- EXERCISE OBJECTIVE: When the line with "INDICADORES DEL MERCADO" turns up below, begin repeating exactly, and carry on through the line with "53.100 | 321.579 |"; no pictures go into the copy.

Page images and extracted text
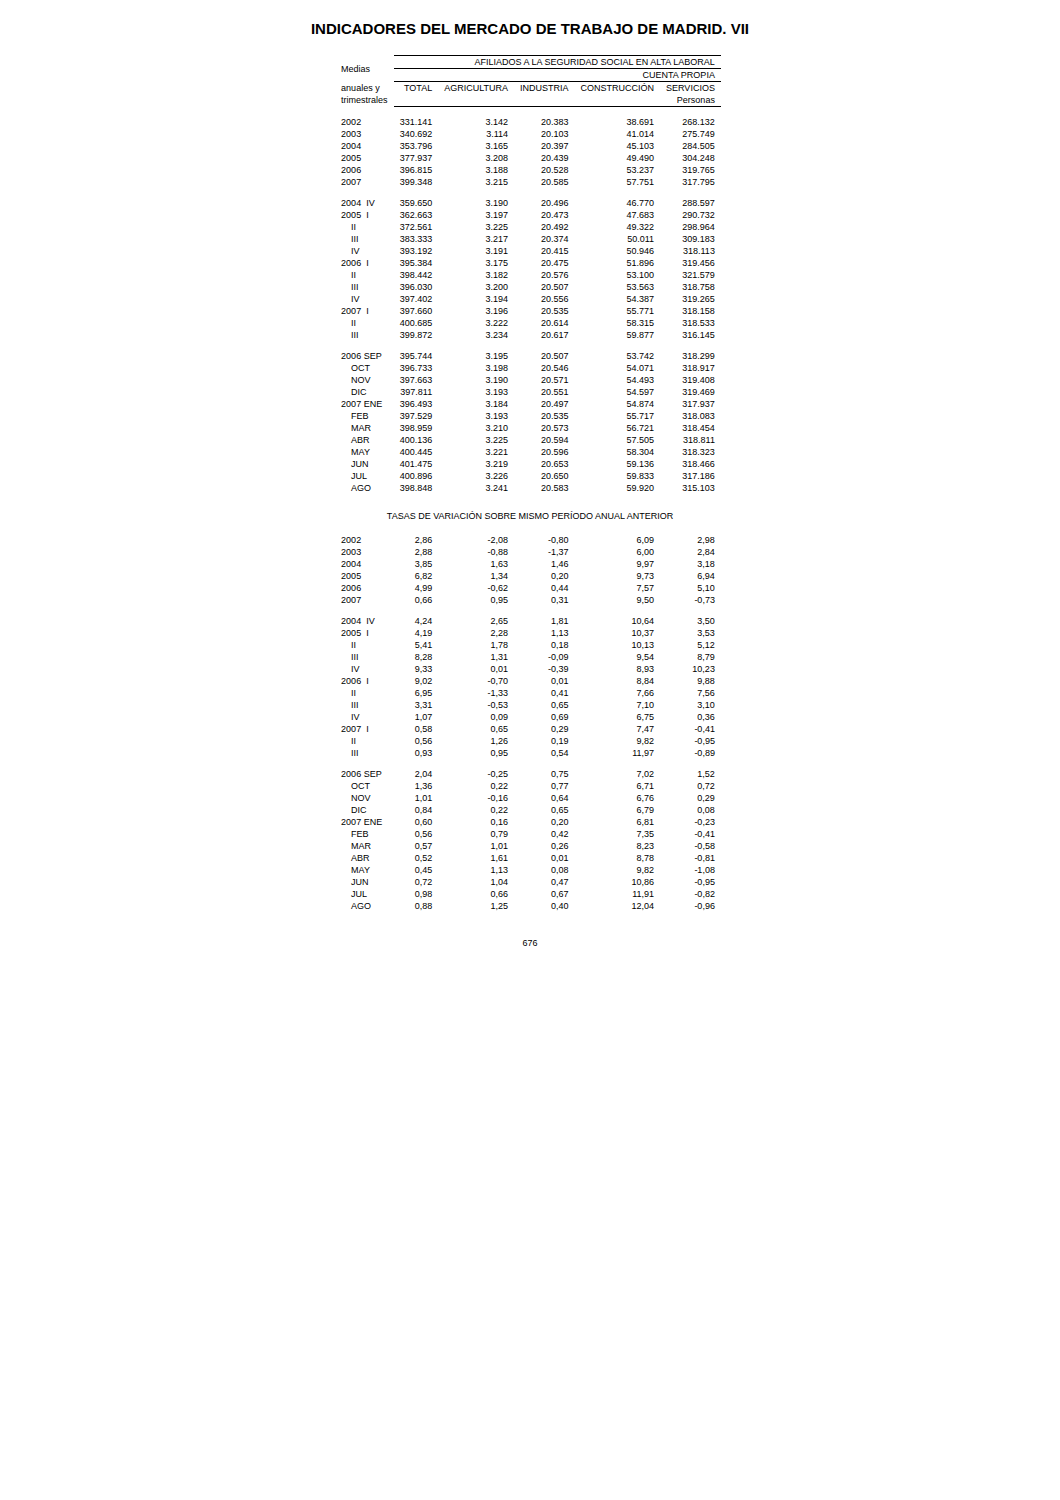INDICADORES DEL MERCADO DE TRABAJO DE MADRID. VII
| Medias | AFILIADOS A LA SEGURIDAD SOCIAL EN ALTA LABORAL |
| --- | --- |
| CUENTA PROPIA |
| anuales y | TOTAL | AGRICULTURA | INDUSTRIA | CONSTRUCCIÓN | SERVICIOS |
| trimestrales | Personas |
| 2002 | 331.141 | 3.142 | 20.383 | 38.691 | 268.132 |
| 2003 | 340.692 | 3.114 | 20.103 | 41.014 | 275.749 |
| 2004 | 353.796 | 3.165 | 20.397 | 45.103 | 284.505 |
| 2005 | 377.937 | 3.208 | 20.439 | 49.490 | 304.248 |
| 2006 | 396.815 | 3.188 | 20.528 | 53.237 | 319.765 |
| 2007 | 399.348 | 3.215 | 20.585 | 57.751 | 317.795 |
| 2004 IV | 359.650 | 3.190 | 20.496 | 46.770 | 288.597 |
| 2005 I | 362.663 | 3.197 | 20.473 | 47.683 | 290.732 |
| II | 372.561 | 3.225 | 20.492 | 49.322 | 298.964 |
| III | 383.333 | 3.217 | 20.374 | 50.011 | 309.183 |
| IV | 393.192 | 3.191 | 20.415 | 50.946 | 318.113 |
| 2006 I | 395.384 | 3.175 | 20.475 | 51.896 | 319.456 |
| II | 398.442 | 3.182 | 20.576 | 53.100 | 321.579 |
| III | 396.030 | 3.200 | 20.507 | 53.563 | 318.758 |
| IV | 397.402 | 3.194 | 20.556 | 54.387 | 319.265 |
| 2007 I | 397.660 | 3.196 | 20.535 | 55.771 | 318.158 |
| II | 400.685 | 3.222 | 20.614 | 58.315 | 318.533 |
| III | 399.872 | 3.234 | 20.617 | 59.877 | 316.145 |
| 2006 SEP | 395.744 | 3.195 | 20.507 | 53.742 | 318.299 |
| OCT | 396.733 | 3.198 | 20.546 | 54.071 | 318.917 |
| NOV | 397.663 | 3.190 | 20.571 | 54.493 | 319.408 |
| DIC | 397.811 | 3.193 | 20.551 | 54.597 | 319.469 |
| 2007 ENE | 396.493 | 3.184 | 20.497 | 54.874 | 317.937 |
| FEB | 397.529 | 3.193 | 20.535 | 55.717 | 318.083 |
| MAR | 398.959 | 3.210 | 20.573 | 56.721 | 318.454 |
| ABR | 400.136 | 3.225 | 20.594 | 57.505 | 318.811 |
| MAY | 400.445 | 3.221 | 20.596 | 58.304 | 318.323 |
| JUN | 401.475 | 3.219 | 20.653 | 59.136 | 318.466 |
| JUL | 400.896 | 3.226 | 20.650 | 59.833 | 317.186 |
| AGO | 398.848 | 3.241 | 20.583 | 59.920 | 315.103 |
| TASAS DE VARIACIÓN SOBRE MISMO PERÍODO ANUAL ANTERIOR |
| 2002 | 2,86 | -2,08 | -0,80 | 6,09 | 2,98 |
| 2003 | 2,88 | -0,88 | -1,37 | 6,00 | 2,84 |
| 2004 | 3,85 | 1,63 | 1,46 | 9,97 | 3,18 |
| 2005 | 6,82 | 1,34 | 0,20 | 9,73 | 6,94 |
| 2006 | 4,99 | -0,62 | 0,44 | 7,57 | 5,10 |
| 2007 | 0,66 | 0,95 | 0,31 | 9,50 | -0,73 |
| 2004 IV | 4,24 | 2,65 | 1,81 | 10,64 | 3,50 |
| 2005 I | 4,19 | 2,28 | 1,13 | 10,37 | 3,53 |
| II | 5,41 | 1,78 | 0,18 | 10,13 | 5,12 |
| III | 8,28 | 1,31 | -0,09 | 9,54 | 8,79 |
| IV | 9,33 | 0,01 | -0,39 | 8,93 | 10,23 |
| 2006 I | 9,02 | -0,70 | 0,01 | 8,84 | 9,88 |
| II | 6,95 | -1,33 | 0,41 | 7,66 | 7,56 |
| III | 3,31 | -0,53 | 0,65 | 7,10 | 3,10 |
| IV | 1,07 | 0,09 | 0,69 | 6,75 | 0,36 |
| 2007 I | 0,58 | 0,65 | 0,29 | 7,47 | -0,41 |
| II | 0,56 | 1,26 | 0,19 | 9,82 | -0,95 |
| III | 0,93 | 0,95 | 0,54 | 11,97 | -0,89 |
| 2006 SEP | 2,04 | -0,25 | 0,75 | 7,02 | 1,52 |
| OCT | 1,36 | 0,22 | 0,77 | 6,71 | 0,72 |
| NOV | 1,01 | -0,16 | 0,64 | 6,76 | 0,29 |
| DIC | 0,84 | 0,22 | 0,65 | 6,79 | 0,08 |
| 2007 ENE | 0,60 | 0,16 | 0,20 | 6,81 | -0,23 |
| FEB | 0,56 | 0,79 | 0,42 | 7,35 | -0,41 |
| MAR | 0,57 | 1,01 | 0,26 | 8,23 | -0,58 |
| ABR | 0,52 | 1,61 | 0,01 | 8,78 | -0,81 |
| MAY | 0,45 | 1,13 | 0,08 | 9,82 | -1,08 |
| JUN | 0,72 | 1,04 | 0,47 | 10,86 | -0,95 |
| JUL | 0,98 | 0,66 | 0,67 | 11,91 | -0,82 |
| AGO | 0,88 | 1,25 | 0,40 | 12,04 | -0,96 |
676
---
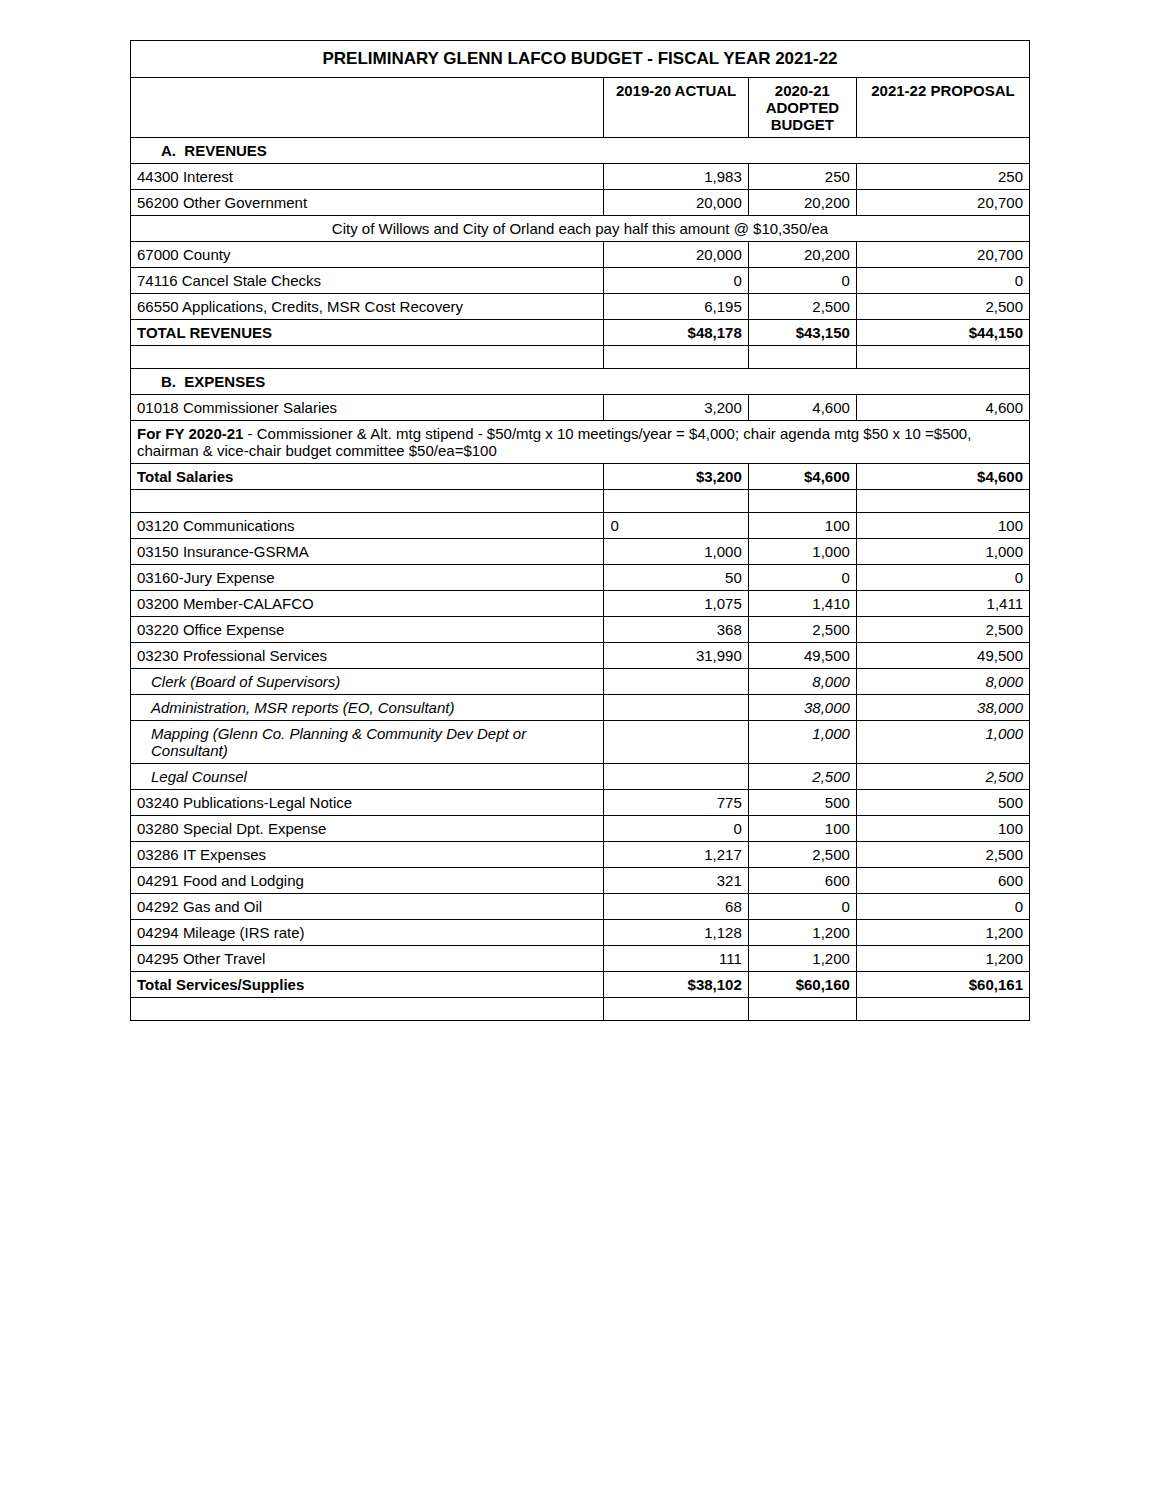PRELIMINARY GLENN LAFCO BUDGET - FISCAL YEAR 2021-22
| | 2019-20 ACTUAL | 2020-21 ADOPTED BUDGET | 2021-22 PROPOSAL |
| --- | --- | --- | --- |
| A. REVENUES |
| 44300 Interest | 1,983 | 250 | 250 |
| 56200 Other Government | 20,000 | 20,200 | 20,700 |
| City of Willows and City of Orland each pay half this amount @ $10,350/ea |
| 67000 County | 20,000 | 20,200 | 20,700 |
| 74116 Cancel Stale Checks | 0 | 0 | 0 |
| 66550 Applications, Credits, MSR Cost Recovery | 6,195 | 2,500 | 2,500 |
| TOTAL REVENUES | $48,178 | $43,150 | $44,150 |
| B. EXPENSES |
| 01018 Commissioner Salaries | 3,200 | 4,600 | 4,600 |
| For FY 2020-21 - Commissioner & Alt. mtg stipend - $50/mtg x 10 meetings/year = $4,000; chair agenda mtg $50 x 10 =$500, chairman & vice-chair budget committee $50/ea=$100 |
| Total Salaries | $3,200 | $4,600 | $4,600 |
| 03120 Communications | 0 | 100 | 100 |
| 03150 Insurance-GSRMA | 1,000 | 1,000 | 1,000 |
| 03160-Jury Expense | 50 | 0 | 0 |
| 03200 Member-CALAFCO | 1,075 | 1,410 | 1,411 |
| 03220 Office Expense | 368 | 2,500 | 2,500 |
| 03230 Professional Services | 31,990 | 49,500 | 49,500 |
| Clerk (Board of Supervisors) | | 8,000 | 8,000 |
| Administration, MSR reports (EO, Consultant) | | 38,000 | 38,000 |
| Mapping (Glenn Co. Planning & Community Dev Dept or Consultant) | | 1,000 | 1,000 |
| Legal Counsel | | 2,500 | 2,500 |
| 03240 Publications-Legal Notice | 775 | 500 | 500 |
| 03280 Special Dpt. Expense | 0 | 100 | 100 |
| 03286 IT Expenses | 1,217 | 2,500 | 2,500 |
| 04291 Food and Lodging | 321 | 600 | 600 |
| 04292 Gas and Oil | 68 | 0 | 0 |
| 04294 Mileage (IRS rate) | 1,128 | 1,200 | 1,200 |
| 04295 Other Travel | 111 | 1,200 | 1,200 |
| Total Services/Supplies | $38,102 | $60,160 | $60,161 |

- OUTPUT:
INDICADORES DEL MERCADO DE TRABAJO DE MADRID. VII
| Medias | AFILIADOS A LA SEGURIDAD SOCIAL EN ALTA LABORAL |
| --- | --- |
| CUENTA PROPIA |
| anuales y | TOTAL | AGRICULTURA | INDUSTRIA | CONSTRUCCIÓN | SERVICIOS |
| trimestrales | Personas |
| 2002 | 331.141 | 3.142 | 20.383 | 38.691 | 268.132 |
| 2003 | 340.692 | 3.114 | 20.103 | 41.014 | 275.749 |
| 2004 | 353.796 | 3.165 | 20.397 | 45.103 | 284.505 |
| 2005 | 377.937 | 3.208 | 20.439 | 49.490 | 304.248 |
| 2006 | 396.815 | 3.188 | 20.528 | 53.237 | 319.765 |
| 2007 | 399.348 | 3.215 | 20.585 | 57.751 | 317.795 |
| 2004 IV | 359.650 | 3.190 | 20.496 | 46.770 | 288.597 |
| 2005 I | 362.663 | 3.197 | 20.473 | 47.683 | 290.732 |
| II | 372.561 | 3.225 | 20.492 | 49.322 | 298.964 |
| III | 383.333 | 3.217 | 20.374 | 50.011 | 309.183 |
| IV | 393.192 | 3.191 | 20.415 | 50.946 | 318.113 |
| 2006 I | 395.384 | 3.175 | 20.475 | 51.896 | 319.456 |
| II | 398.442 | 3.182 | 20.576 | 53.100 | 321.579 |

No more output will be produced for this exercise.